Mehr Achtsamkeit im Straßenverkehr? Verkehrssicherheit benötigt andere Gesetze und bessere Infrastruktur

Anlässlich des Weltfahrradtages am 03. Juni fordern der ökologische Verkehrsclub VCD, der Verbund Service und Fahrrad (VSF) und der Wirtschaftsverband Zukunft Fahrrad zügige Reformen: Gute Infrastruktur für Radfahrende und Fußgänger*innen, ein zeitgemäßes Straßenverkehrsgesetz und die Möglichkeit, Regelgeschwindigkeiten zu reduzieren. Die neue Kampagne #mehrAchtung des Bundesverkehrsministeriums und des Deutschen Verkehrssicherheitsrats sehen die Verbände kritisch. Sie wirbt zwar für ein „gutes Miteinander auf Straßen und Radwegen“, wälzt aber die Verantwortung der Politik auf das Individuum ab.

VCD, VSF und Zukunft Fahrrad fordern zum Tag des Fahrrads mehr Sicherheit im Straßenverkehr. Achtsamkeit und Rücksicht sind wichtige Tugenden, doch damit allein ist es nicht getan. Es sind auch Reformen nötig, so die drei Verbände. Das Verkehrsministerium unter Volker Wissing müsse das Straßenverkehrsgesetz reformieren und die Bevorzugung des Autos aufgeben. Außerdem müsse der Gesetzgeber erlauben, die Regelgeschwindigkeit innerorts auf Tempo 30 zu senken – so fordern es auch die 742 Kommunen im Bündnis ‚Lebenswerte Städte und Gemeinden‘. Die drei Verbände wollen zudem eine sichere Infrastruktur für alle im Verkehr. Dazu gehören gut ausgebaute Rad- und Fußwege mit sicheren Kreuzungen und eine konsequentere Durchsetzung des bestehenden Rechts.

Michael Müller-Görnert, verkehrspolitischer Sprecher des VCD, fordert schnelle Reformen statt leerer Appelle: „Unfallursache ist häufig die hohe Geschwindigkeit von Autos. Um das zu ändern, brauchen wir keine freundliche Empfehlung, doch bitte vorsichtig zu fahren – wir brauchen Tempo 120 auf der Autobahn, Tempo 80 auf Landstraßen und Tempo 30 in der Stadt.“ Doch der Verkehrsminister verweigere sich dem Thema: „Herr Wissing hat es in der Hand, die Zahl der Verkehrstoten zu senken, indem er die Gesetze ändert. Stattdessen belässt er es dabei, Plakate zu kleben.“

Der VSF-Geschäftsführer Uwe Wöll kritisiert, dass #mehrAchtung die Verantwortung allen Verkehrsteilnehmer*innen gleichermaßen zuweise: „Die Kampagne nennt zwar die Zahl von fast 2.800 Toten und 300.000 Verletzten im Jahr. Unerwähnt bleibt jedoch, dass an 75 Prozent aller Unfälle mit Personenschäden Autos beteiligt sind.

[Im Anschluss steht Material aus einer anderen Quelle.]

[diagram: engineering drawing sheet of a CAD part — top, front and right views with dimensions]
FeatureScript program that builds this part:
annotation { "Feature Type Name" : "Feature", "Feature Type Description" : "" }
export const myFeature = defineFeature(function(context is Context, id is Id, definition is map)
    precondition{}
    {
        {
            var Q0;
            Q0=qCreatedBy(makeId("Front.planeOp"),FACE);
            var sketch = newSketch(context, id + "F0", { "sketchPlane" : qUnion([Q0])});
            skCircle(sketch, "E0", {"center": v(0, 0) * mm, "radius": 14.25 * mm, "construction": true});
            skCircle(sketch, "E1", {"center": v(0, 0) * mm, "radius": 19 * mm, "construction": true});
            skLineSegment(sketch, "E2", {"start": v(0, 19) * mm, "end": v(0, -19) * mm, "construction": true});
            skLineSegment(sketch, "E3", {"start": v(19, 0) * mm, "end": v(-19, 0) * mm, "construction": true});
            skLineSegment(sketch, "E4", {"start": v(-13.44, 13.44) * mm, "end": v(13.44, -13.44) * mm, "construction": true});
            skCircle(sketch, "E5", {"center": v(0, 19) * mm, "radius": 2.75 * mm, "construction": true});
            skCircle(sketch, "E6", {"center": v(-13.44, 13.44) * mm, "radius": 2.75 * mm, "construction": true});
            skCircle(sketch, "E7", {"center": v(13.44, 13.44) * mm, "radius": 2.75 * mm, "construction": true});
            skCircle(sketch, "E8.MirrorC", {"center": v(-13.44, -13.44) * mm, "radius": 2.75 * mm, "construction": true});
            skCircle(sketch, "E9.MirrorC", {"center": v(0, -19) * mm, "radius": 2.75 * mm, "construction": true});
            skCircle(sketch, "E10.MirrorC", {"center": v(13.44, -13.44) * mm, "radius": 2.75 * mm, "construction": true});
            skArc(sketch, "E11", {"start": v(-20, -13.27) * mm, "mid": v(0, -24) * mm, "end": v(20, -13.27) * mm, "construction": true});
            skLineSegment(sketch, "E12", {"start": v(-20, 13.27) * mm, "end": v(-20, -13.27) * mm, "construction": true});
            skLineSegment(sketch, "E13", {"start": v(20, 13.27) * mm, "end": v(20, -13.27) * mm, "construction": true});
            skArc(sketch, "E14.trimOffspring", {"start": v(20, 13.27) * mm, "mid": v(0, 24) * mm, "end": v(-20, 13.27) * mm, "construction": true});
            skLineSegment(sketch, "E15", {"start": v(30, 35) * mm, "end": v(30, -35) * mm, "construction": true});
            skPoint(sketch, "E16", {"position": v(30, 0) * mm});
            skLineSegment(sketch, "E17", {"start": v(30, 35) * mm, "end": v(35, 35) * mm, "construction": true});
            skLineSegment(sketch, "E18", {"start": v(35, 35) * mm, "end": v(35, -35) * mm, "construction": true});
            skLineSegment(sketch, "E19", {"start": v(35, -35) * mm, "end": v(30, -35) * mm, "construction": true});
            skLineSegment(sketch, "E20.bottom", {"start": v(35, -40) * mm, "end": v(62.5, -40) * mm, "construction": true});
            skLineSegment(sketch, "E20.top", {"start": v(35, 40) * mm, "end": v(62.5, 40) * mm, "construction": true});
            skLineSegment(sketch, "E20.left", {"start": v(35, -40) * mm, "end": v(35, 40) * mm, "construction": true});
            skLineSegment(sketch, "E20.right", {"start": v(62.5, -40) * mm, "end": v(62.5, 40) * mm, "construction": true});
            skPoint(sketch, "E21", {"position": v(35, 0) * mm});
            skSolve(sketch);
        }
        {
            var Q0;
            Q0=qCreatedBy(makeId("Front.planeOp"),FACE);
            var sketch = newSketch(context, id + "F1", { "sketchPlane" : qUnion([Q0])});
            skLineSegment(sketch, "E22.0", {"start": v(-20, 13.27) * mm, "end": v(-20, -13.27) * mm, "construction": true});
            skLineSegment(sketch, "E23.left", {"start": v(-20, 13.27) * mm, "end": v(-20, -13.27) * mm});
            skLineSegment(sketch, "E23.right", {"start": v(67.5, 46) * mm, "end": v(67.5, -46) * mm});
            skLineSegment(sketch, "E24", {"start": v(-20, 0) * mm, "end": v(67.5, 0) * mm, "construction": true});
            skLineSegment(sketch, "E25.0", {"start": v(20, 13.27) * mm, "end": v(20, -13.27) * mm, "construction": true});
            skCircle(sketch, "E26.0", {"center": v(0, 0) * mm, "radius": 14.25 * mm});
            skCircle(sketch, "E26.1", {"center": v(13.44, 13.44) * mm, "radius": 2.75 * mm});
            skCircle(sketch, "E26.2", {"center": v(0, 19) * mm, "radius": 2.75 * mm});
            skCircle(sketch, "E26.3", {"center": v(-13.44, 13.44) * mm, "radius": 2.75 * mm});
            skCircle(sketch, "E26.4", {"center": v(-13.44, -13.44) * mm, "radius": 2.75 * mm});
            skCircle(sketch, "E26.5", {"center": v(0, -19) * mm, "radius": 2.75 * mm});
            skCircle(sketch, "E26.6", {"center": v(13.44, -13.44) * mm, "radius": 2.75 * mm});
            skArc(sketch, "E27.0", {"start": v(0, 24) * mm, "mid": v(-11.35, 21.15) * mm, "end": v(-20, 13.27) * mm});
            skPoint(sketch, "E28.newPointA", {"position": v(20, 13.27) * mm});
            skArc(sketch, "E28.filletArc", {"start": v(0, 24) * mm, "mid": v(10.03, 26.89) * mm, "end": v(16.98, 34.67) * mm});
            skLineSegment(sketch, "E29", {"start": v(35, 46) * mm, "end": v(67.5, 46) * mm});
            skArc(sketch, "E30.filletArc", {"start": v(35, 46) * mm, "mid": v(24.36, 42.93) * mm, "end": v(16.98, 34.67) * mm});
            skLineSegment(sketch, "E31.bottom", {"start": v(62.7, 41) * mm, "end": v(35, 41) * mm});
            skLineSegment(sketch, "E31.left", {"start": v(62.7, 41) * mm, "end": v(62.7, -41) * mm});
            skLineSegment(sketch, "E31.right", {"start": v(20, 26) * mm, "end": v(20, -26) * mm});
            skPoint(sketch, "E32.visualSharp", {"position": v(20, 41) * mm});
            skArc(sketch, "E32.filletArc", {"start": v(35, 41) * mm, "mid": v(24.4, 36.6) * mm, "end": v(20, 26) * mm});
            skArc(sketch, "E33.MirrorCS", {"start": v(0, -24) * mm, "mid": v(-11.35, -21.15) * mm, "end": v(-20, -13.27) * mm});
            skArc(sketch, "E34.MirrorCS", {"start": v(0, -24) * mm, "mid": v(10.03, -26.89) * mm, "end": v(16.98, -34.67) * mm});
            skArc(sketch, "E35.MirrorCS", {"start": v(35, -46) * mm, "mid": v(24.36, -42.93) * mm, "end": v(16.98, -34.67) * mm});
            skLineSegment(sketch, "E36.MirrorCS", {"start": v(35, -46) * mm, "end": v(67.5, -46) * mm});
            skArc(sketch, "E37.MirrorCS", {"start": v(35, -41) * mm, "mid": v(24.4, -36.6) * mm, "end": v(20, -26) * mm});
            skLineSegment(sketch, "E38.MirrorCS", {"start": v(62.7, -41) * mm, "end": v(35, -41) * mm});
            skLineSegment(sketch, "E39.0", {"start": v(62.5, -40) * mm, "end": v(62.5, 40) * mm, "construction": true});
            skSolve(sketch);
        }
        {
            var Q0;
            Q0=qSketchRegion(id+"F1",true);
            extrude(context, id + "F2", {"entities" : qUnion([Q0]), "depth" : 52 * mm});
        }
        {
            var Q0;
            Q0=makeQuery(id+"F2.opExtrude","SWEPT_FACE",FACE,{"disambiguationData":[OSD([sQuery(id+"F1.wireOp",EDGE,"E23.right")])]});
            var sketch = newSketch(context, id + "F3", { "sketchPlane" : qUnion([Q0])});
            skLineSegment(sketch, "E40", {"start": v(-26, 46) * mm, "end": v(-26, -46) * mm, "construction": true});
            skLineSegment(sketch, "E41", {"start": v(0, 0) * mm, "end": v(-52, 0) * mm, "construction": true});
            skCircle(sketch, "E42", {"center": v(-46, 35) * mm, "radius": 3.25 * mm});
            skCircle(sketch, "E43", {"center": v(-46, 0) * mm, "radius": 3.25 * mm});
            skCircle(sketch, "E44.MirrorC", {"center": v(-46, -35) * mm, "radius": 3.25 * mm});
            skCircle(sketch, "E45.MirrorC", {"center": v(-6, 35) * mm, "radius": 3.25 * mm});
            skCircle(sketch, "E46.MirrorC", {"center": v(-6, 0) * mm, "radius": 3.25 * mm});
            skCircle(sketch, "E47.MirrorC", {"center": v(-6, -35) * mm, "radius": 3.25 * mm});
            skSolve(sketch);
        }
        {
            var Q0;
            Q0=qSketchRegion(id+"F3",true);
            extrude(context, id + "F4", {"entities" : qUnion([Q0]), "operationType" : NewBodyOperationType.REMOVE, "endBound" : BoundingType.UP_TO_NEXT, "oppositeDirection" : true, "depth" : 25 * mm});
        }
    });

So wird eine Gleichberechtigung der Verkehrsmittel suggeriert, die es in Wahrheit nicht gibt – wer zu Fuß oder auf dem Rad unterwegs ist, wird häufiger verletzt, ist aber viel seltener für schwere Unfälle verantwortlich.“

Elena Laidler-Zettelmeyer, Leitung Strategische Kooperationen Zukunft Fahrrad: „Viele Menschen möchten mehr Fahrrad fahren. Sie tun es aber nicht, da sie sich auf den Straßen nicht sicher fühlen. Eine Achtsamkeitskampagne kann nur ein einzelner Baustein eines größeren Maßnahmenpakets für mehr Sicherheit sein. Es braucht ein echtes Bekenntnis zu einer gerechten Flächenverteilung zugunsten aktiver Mobilität. Es bleibt die originäre Aufgabe der politisch Verantwortlichen, durch einen besseren politischen Rahmen für mehr Sicherheit zu sorgen, damit alle gleichberechtigt am Verkehr teilnehmen können.“

VCD, VSF und Zukunft Fahrrad fordern das Verkehrsministerium auf, Tempolimits zu ermöglichen und den Ausbau sicherer Rad- und Fußwege voranzubringen. Damit würde es den Menschen im Verkehr tatsächlich mehr Achtung erweisen.